Wie würden Sie sich einen gelungenen Diskurs zu Pränataldiagnostik vorstellen? Worauf sollten wir sprachlich achten?
Ein gelungener Diskurs ist erstmal einer, an dem möglichst viele unterschiedliche Akteur*innen mit verschiedenen Positionen teilhaben und die Auseinandersetzung nicht diffamierend oder diskriminierend verläuft. Bei der Frage um Pränataldiagnostik ist das sehr schwierig, weil das immer mit grundsätzlichen Vorstellungen vom guten Leben zu tun hat. Dadurch begibt man sich immer gleich in eine Position. Abgesehen davon halte ich es aber immer für wichtig, transparent zu bleiben, die eigenen Motive und Fakten zu nennen. Es ist bei Ärzt*innen also beispielsweise wichtig, dass sie nicht vom „Ergebnis“, sondern von einer „Wahrscheinlichkeit für …“ sprechen, wenn es um den nicht invasiven Pränataltest geht. Das fängt schon bei der Kommunikation in der gynäkologischen Praxis an, wenn der Test eingeführt wird mit: „Wir gucken, ob ihr Kind gesund ist“. Dabei gibt der Test keine Garantie für ein gesundes Kind, sondern er gibt eine Wahrscheinlichkeit an, ob das Kind womöglich eine Chromosomenaberration aufweist oder nicht.

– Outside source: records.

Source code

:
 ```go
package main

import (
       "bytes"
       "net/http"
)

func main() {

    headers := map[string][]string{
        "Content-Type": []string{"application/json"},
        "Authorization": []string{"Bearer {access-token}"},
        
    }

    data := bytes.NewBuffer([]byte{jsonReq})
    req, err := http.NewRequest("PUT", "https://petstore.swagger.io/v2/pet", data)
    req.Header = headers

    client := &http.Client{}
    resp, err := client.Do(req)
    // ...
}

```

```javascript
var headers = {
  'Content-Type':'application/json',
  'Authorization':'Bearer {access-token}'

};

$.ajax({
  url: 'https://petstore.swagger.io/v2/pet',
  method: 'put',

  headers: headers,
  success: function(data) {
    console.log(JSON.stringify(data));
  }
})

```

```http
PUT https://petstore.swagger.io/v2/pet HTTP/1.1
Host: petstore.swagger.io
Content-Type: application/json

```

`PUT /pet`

Verschwiegen wird beispielsweise, dass bei positiver Testung, weitere Tests erfolgen müssen, um genauere Aussagen machen zu können. Hier müsste ein sensibler Sprachgebrauch ansetzen, denn durch vage Kommunikation wird eine falsche Sicherheit suggeriert.
Wie bewerten Sie den öffentlichen und politischen Diskurs, um die Kostenübernahme von NIPT der öffentlichen Krankenkassen?
Interessant ist, dass es in der Bundestagsdebatte um die Aufnahme von NIPT in den Leistungskatalog der gesetzlichen Krankenkassen gleich um grundsätzliche Fragen des menschlichen Lebens ging. Daneben wurde natürlich auch diskutiert, dass es einen gerechten Zugang für alle versicherten Frauen zu dieser Leistung geben müsse. Dennoch war in der Bundestagsdebatte und im öffentlichen Diskurs die Frage zentral, welches Leben lebenswert ist und ob wir diese Tests überhaupt wollen bzw. ob es für die Gesellschaft gut ist, solche Tests zuzulassen. Das hätte meiner Meinung nach schon viel früher, etwa 2012 bei der Markteinführung, prominenter diskutiert werden müssen.